🤖 AI Summary
This work investigates the energy efficiency impact of offloading expert weights to SSDs in MoE-based large language model inference. Addressing the fundamental trade-off—SSDs offer high capacity and low cost but incur significantly higher read energy than HBM—we propose the first fine-grained energy modeling and system-level analysis framework specifically designed for MoE weight offloading. We quantitatively evaluate multi-tier storage hierarchies (HBM/DDR/SSD) on models including DeepSeek-R1. Results show that current SSD offloading increases per-token generation energy by up to 12×, making it the dominant contributor to total inference energy; prefetching mitigates latency but fails to alleviate the inherent energy overhead. Crucially, we establish—for the first time—that SSD read energy efficiency must improve by an order of magnitude to enable viable offloading.
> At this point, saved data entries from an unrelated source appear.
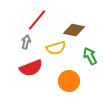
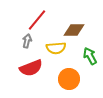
brown diamond: rotated 10 degrees counterclockwise
gray arrow: moved 1 px right, 1 px up
yellow semicircle: rotated 12 degrees clockwise
orange circle: moved 2 px up
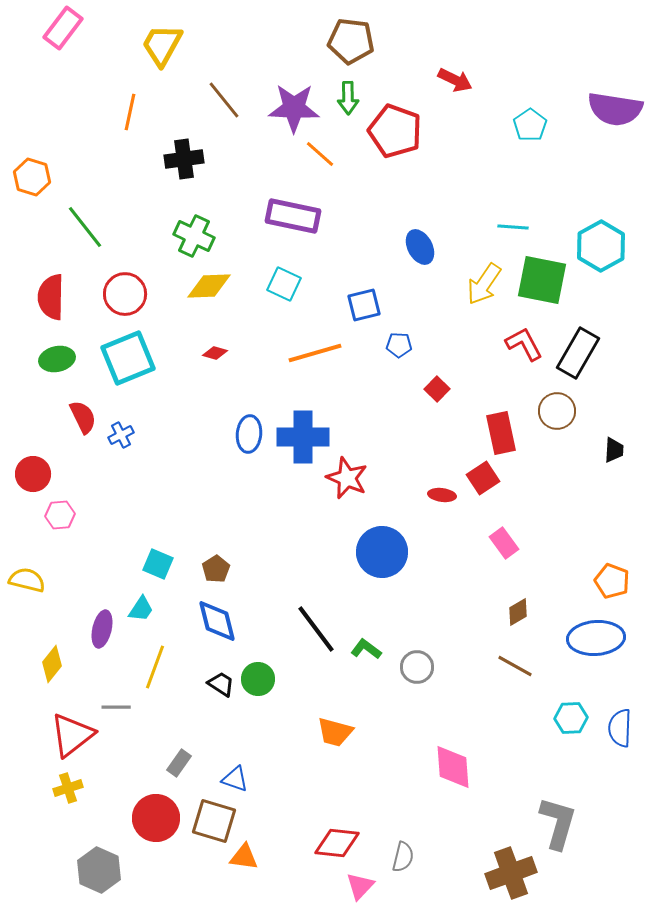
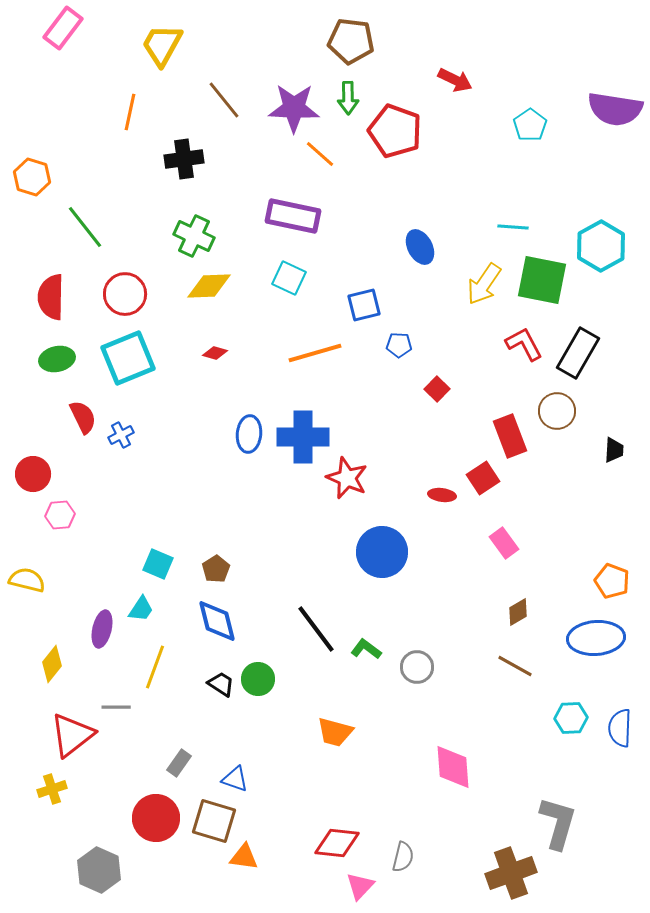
cyan square at (284, 284): moved 5 px right, 6 px up
red rectangle at (501, 433): moved 9 px right, 3 px down; rotated 9 degrees counterclockwise
yellow cross at (68, 788): moved 16 px left, 1 px down
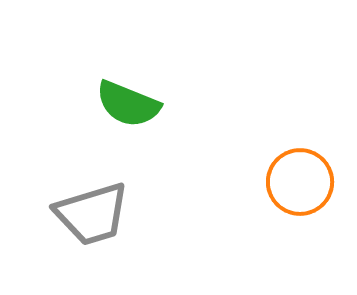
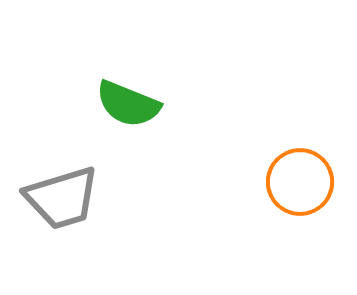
gray trapezoid: moved 30 px left, 16 px up
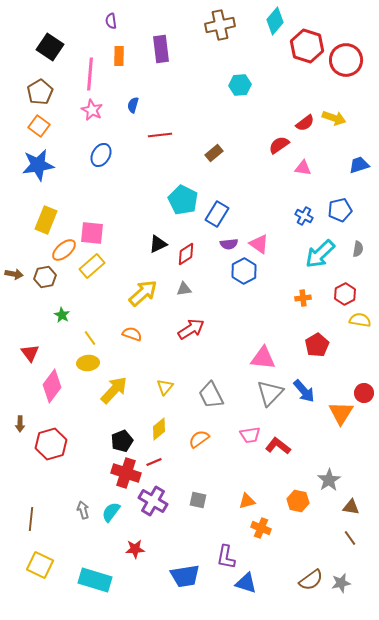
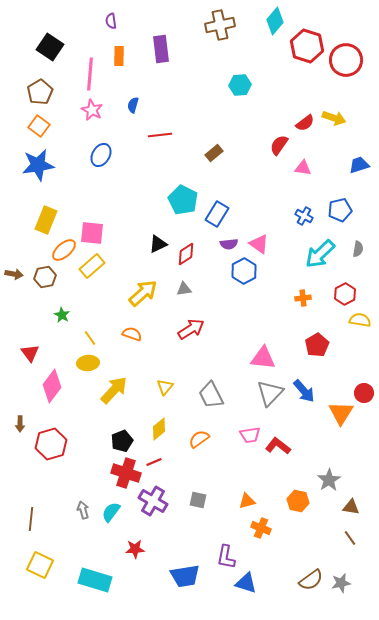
red semicircle at (279, 145): rotated 20 degrees counterclockwise
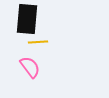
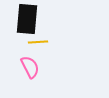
pink semicircle: rotated 10 degrees clockwise
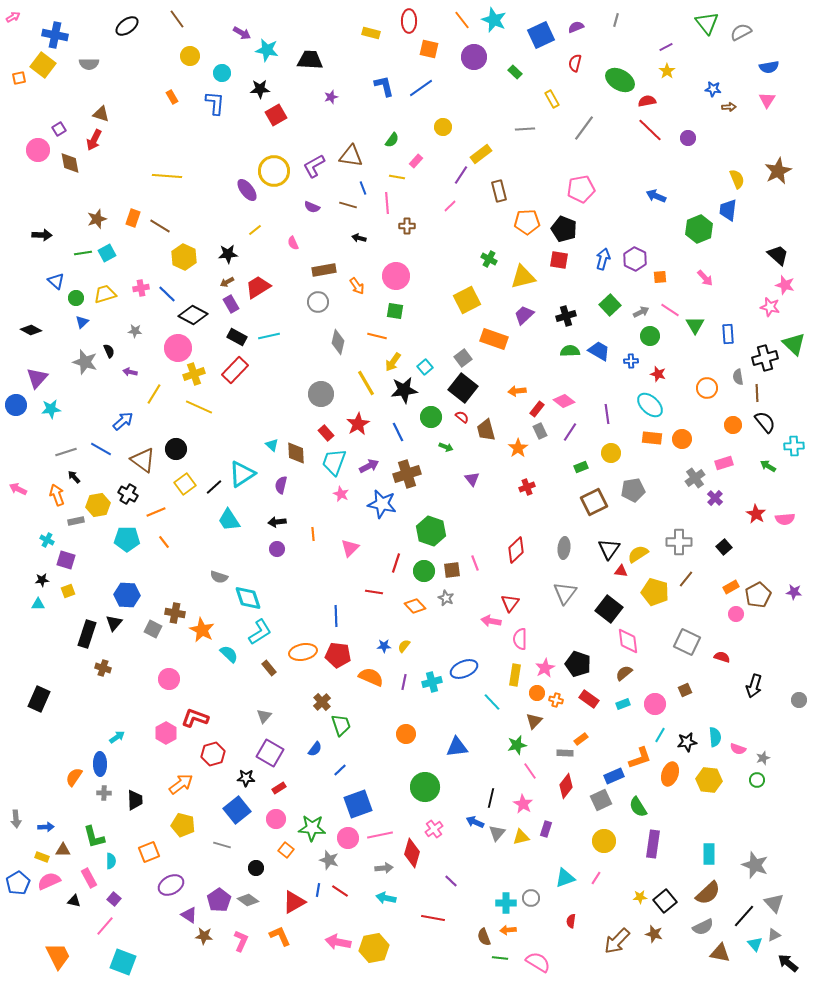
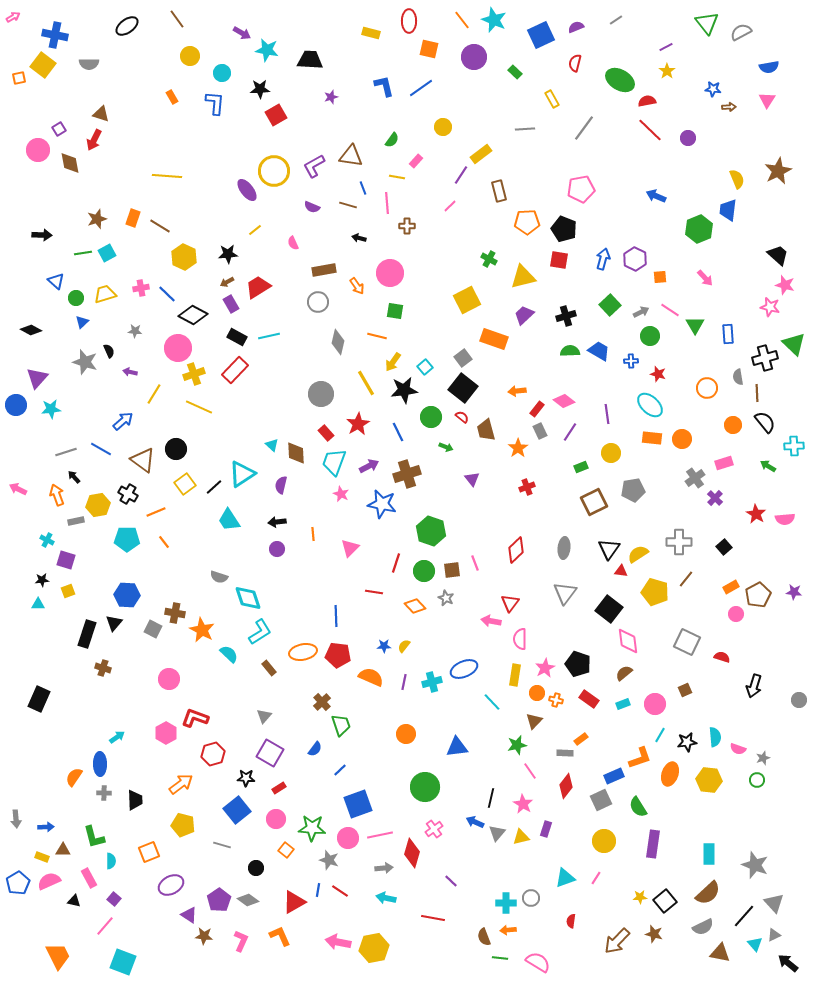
gray line at (616, 20): rotated 40 degrees clockwise
pink circle at (396, 276): moved 6 px left, 3 px up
This reveals high-efficiency storage access as a critical bottleneck for green deployment of MoE models.
📝 Abstract
Large Language Models (LLMs) applying Mixture-of-Experts (MoE) scale to trillions of parameters but require vast memory, motivating a line of research to offload expert weights from fast-but-small DRAM (HBM) to denser Flash SSDs. While SSDs provide cost-effective capacity, their read energy per bit is substantially higher than that of DRAM. This paper quantitatively analyzes the energy implications of offloading MoE expert weights to SSDs during the critical decode stage of LLM inference. Our analysis, comparing SSD, CPU memory (DDR), and HBM storage scenarios for models like DeepSeek-R1, reveals that offloading MoE weights to current SSDs drastically increases per-token-generation energy consumption (e.g., by up to ~12x compared to the HBM baseline), dominating the total inference energy budget. Although techniques like prefetching effectively hide access latency, they cannot mitigate this fundamental energy penalty. We further explore future technological scaling, finding that the inherent sparsity of MoE models could potentially make SSDs energy-viable if Flash read energy improves significantly, roughly by an order of magnitude.